What you will do
Return all of the lines below exactly as they are.

════════════════════

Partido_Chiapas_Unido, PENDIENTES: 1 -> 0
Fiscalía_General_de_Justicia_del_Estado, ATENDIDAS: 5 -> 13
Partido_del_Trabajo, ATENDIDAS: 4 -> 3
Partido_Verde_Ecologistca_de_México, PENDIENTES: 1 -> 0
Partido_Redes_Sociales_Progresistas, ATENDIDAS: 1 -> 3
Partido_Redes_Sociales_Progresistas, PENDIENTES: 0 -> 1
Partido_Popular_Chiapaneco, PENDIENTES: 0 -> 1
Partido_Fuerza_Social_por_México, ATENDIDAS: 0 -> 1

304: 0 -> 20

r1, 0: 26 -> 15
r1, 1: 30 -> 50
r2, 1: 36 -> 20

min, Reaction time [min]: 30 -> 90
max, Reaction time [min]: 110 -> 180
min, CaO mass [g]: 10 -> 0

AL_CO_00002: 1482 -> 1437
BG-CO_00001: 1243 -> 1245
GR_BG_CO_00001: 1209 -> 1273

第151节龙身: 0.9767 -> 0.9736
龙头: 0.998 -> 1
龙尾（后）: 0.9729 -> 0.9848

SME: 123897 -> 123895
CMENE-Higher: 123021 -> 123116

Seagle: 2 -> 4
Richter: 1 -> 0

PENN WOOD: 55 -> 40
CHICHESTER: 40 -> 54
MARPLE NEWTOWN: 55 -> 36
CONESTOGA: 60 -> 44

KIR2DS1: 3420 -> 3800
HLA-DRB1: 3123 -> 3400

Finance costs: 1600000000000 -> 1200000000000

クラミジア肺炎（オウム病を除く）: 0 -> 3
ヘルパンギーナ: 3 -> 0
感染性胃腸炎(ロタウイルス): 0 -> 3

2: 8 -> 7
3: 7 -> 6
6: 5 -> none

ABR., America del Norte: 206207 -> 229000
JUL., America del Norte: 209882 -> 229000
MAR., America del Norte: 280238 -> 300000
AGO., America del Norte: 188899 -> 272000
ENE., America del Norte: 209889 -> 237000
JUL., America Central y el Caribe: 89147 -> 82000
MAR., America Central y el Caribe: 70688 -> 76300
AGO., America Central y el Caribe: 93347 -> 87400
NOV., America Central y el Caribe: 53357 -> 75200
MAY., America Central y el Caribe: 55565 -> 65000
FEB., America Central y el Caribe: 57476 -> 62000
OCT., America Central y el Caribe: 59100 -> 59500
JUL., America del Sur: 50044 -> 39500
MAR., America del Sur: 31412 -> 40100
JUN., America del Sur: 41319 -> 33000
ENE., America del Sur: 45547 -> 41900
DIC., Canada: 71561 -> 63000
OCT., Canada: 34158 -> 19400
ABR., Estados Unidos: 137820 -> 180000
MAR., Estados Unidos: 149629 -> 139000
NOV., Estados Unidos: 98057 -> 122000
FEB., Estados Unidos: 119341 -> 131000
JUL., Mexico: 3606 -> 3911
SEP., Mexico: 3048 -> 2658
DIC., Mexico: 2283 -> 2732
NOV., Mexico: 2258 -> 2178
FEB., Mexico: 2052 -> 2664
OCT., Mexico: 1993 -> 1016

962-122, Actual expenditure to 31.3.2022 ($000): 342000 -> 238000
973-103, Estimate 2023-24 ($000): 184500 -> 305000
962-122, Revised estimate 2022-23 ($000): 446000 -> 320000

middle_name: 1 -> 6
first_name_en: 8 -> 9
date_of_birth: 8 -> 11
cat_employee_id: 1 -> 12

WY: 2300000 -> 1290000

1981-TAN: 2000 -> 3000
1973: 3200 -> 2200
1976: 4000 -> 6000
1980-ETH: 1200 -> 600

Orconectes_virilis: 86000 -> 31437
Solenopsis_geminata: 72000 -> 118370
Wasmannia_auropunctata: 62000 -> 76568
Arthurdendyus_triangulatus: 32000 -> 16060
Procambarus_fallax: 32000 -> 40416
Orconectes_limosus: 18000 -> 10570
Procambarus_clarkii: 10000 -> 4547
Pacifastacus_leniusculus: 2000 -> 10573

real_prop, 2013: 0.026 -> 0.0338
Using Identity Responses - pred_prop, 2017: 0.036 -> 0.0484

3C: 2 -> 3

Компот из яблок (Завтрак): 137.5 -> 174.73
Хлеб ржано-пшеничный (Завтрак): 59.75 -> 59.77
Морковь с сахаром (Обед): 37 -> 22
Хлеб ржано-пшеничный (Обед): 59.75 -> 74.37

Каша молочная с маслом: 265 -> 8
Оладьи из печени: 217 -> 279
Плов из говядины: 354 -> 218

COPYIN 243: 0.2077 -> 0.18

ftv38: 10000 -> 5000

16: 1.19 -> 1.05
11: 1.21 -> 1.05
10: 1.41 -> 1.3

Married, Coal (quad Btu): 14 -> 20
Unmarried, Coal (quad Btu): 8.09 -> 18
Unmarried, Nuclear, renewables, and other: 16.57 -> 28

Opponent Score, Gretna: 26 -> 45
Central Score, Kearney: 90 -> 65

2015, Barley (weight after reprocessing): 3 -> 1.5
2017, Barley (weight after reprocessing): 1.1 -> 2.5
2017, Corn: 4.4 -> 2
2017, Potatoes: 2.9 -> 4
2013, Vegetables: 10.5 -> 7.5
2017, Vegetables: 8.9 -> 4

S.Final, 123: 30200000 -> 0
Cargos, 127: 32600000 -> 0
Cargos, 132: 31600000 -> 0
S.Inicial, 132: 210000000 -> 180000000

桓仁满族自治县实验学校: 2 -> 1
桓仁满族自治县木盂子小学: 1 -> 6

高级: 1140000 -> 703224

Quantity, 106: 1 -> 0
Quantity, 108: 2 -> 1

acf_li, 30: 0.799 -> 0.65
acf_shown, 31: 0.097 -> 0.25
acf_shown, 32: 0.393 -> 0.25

════════════════════

Task result
Partido_Chiapas_Unido, PENDIENTES: 1 -> 0
Fiscalía_General_de_Justicia_del_Estado, ATENDIDAS: 5 -> 13
Partido_del_Trabajo, ATENDIDAS: 4 -> 3
Partido_Verde_Ecologistca_de_México, PENDIENTES: 1 -> 0
Partido_Redes_Sociales_Progresistas, ATENDIDAS: 1 -> 3
Partido_Redes_Sociales_Progresistas, PENDIENTES: 0 -> 1
Partido_Popular_Chiapaneco, PENDIENTES: 0 -> 1
Partido_Fuerza_Social_por_México, ATENDIDAS: 0 -> 1

304: 0 -> 20

r1, 0: 26 -> 15
r1, 1: 30 -> 50
r2, 1: 36 -> 20

min, Reaction time [min]: 30 -> 90
max, Reaction time [min]: 110 -> 180
min, CaO mass [g]: 10 -> 0

AL_CO_00002: 1482 -> 1437
BG-CO_00001: 1243 -> 1245
GR_BG_CO_00001: 1209 -> 1273

第151节龙身: 0.9767 -> 0.9736
龙头: 0.998 -> 1
龙尾（后）: 0.9729 -> 0.9848

SME: 123897 -> 123895
CMENE-Higher: 123021 -> 123116

Seagle: 2 -> 4
Richter: 1 -> 0

PENN WOOD: 55 -> 40
CHICHESTER: 40 -> 54
MARPLE NEWTOWN: 55 -> 36
CONESTOGA: 60 -> 44

KIR2DS1: 3420 -> 3800
HLA-DRB1: 3123 -> 3400

Finance costs: 1600000000000 -> 1200000000000

クラミジア肺炎（オウム病を除く）: 0 -> 3
ヘルパンギーナ: 3 -> 0
感染性胃腸炎(ロタウイルス): 0 -> 3

2: 8 -> 7
3: 7 -> 6
6: 5 -> none

ABR., America del Norte: 206207 -> 229000
JUL., America del Norte: 209882 -> 229000
MAR., America del Norte: 280238 -> 300000
AGO., America del Norte: 188899 -> 272000
ENE., America del Norte: 209889 -> 237000
JUL., America Central y el Caribe: 89147 -> 82000
MAR., America Central y el Caribe: 70688 -> 76300
AGO., America Central y el Caribe: 93347 -> 87400
NOV., America Central y el Caribe: 53357 -> 75200
MAY., America Central y el Caribe: 55565 -> 65000
FEB., America Central y el Caribe: 57476 -> 62000
OCT., America Central y el Caribe: 59100 -> 59500
JUL., America del Sur: 50044 -> 39500
MAR., America del Sur: 31412 -> 40100
JUN., America del Sur: 41319 -> 33000
ENE., America del Sur: 45547 -> 41900
DIC., Canada: 71561 -> 63000
OCT., Canada: 34158 -> 19400
ABR., Estados Unidos: 137820 -> 180000
MAR., Estados Unidos: 149629 -> 139000
NOV., Estados Unidos: 98057 -> 122000
FEB., Estados Unidos: 119341 -> 131000
JUL., Mexico: 3606 -> 3911
SEP., Mexico: 3048 -> 2658
DIC., Mexico: 2283 -> 2732
NOV., Mexico: 2258 -> 2178
FEB., Mexico: 2052 -> 2664
OCT., Mexico: 1993 -> 1016

962-122, Actual expenditure to 31.3.2022 ($000): 342000 -> 238000
973-103, Estimate 2023-24 ($000): 184500 -> 305000
962-122, Revised estimate 2022-23 ($000): 446000 -> 320000

middle_name: 1 -> 6
first_name_en: 8 -> 9
date_of_birth: 8 -> 11
cat_employee_id: 1 -> 12

WY: 2300000 -> 1290000

1981-TAN: 2000 -> 3000
1973: 3200 -> 2200
1976: 4000 -> 6000
1980-ETH: 1200 -> 600

Orconectes_virilis: 86000 -> 31437
Solenopsis_geminata: 72000 -> 118370
Wasmannia_auropunctata: 62000 -> 76568
Arthurdendyus_triangulatus: 32000 -> 16060
Procambarus_fallax: 32000 -> 40416
Orconectes_limosus: 18000 -> 10570
Procambarus_clarkii: 10000 -> 4547
Pacifastacus_leniusculus: 2000 -> 10573

real_prop, 2013: 0.026 -> 0.0338
Using Identity Responses - pred_prop, 2017: 0.036 -> 0.0484

3C: 2 -> 3

Компот из яблок (Завтрак): 137.5 -> 174.73
Хлеб ржано-пшеничный (Завтрак): 59.75 -> 59.77
Морковь с сахаром (Обед): 37 -> 22
Хлеб ржано-пшеничный (Обед): 59.75 -> 74.37

Каша молочная с маслом: 265 -> 8
Оладьи из печени: 217 -> 279
Плов из говядины: 354 -> 218

COPYIN 243: 0.2077 -> 0.18

ftv38: 10000 -> 5000

16: 1.19 -> 1.05
11: 1.21 -> 1.05
10: 1.41 -> 1.3

Married, Coal (quad Btu): 14 -> 20
Unmarried, Coal (quad Btu): 8.09 -> 18
Unmarried, Nuclear, renewables, and other: 16.57 -> 28

Opponent Score, Gretna: 26 -> 45
Central Score, Kearney: 90 -> 65

2015, Barley (weight after reprocessing): 3 -> 1.5
2017, Barley (weight after reprocessing): 1.1 -> 2.5
2017, Corn: 4.4 -> 2
2017, Potatoes: 2.9 -> 4
2013, Vegetables: 10.5 -> 7.5
2017, Vegetables: 8.9 -> 4

S.Final, 123: 30200000 -> 0
Cargos, 127: 32600000 -> 0
Cargos, 132: 31600000 -> 0
S.Inicial, 132: 210000000 -> 180000000

桓仁满族自治县实验学校: 2 -> 1
桓仁满族自治县木盂子小学: 1 -> 6

高级: 1140000 -> 703224

Quantity, 106: 1 -> 0
Quantity, 108: 2 -> 1

acf_li, 30: 0.799 -> 0.65
acf_shown, 31: 0.097 -> 0.25
acf_shown, 32: 0.393 -> 0.25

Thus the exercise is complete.